I called a few Angelinos last week to measure the fervor for the NFL there. “Do people in L.A. really want a team?” said Sam Farmer of the Los Angeles Times. “That’s really the question.”
“When I hear, ‘L.A. people don’t care about the NFL,’ I think it’s ridiculous,” [Al] Michaels said. “When I moved here in 1958, I saw two Rams games at the Coliseum that drew 100,000 [each]. This is an event town. There’s something about being at a Lakers game that’s almost like a badge of honor. And look, if you’ve got 15 million people in the region, you can find 75,000 to go to an NFL game eight times a year.”
I’m not convinced L.A. is really an NFL town. USC and UCLA are big draws, but that doesn’t mean it’ll translate. That said, I’m tired of hearing that the city swung and missed with NFL teams twice. The Raiders were never L.A.’s team — Al Davis used Los Angeles as a pawn in his attempt to leverage more money from the city of Oakland. The Rams were mismanaged in their final years there, and they left town because the city wouldn’t pay for a new stadium. Fan support was never a major issue.
Rumors (and they seem to be more than that) are flying that the Eagles are going to strike quickly and spend big money in free agency. Imagine pairing Asomugha with very good cover man Asante Samuel. It’d be money well-spent, even at a Bradyish $18 million a year.
Considering, though, that there’s a solid chance a new collective bargaining agreement will allow available players with four years of experience to become unrestricted free agents, and that a significantly higher salary floor will force teams to spend, I wouldn’t be surprised if this summer offers up the wildest free-agent frenzy in league history. And as a result, it wouldn’t surprise me if Asomugha signed a dramatically inflated deal. (Especially if his agent pits the Cowboys and Eagles against one another.)
I have Pittsburgh linebackers 23, 28 and 31 (LaMarr Woodley, Lawrence Timmons, James Harrison, respectively).
This is in reference to King’s top-100 list. I don’t understand how anyone can watch the game of football and deem Lawrence Timmons to be a better player than James Harrison. I realize that Timmons might be a little more versatile, but Harrison is a game-changer.

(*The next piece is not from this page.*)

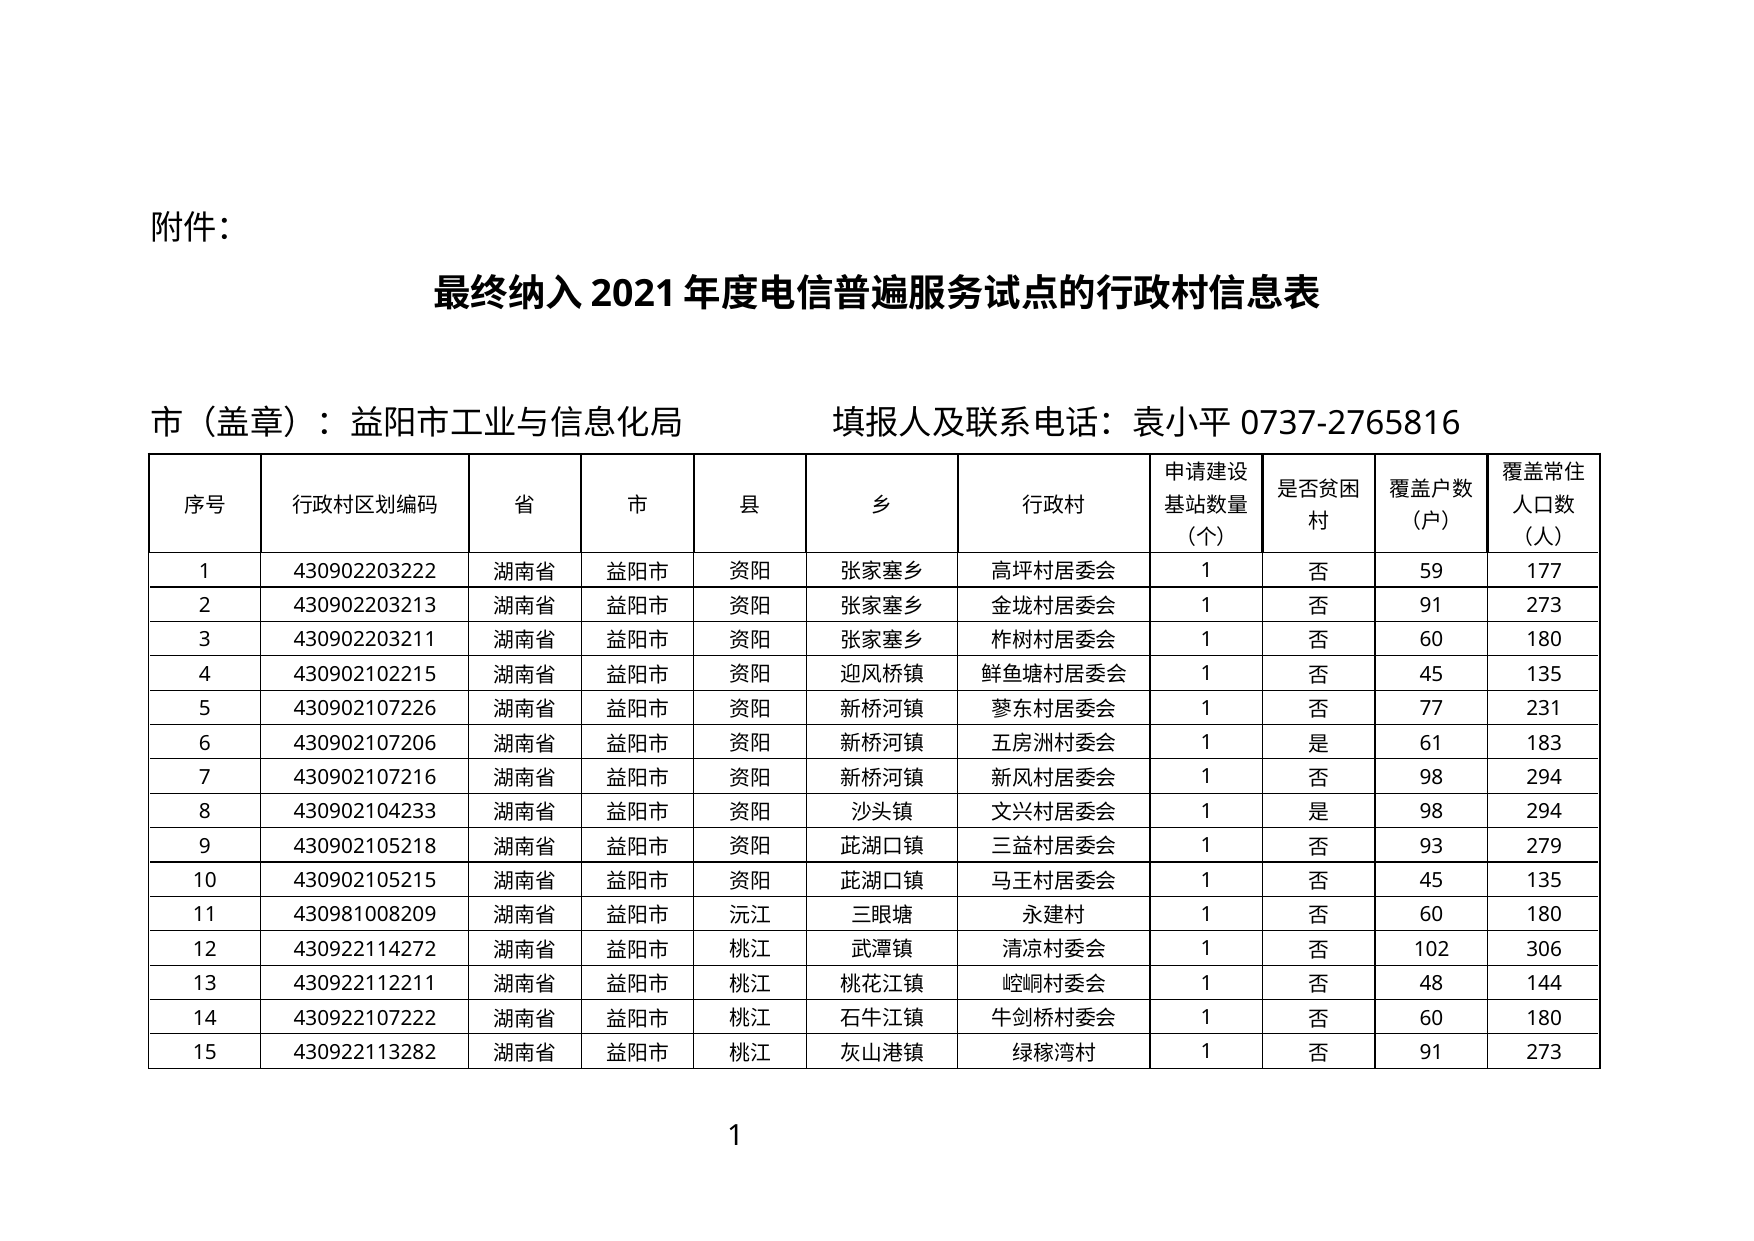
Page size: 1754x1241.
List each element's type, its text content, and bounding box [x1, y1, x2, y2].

That blows me away.
I think Chad Pennington will be a natural doing games for FOX this fall. His announcement to the Charleston (W.Va.) Daily Mail surprised me, but it makes sense that he’ll take the season off because of shoulder and knee rehab and not wanting to rush back. The big question is: Will Pennington be able to talk critically — if he needs to — of a team that he may hope to play for in 2012?
No, he won’t. He’ll likely suffer from Jon Gruden Syndrome and everyone will be a Hall-of-Famer. Big mistake, employing someone who has desires to re-join the league.
I think I continue to be mind-boggled at the fact that there will be such a lack of interest (unless a lot of people I speak with about it are lying) in the unemployed, inexpensive and supremely motivated Plaxico Burress when free agency opens. Just stupid. In the right offense he’ll be the big target many teams lack, and, if healthy, he’ll catch 60-plus balls and be a good deep threat. At worst? He’s not going to cost much. What’s the downside? Rams, Browns? Tell me. I’m dying to know.
My guess? Young teams like those don’t want to risk causing a ripple in the dressing room. The Rams have a solid, young group of receivers. Will Burress’ presence be the difference between a good season and a bad season? At best, he’ll provide a not-ready-for-primetime team with an extra win. Not worth the potential disruption.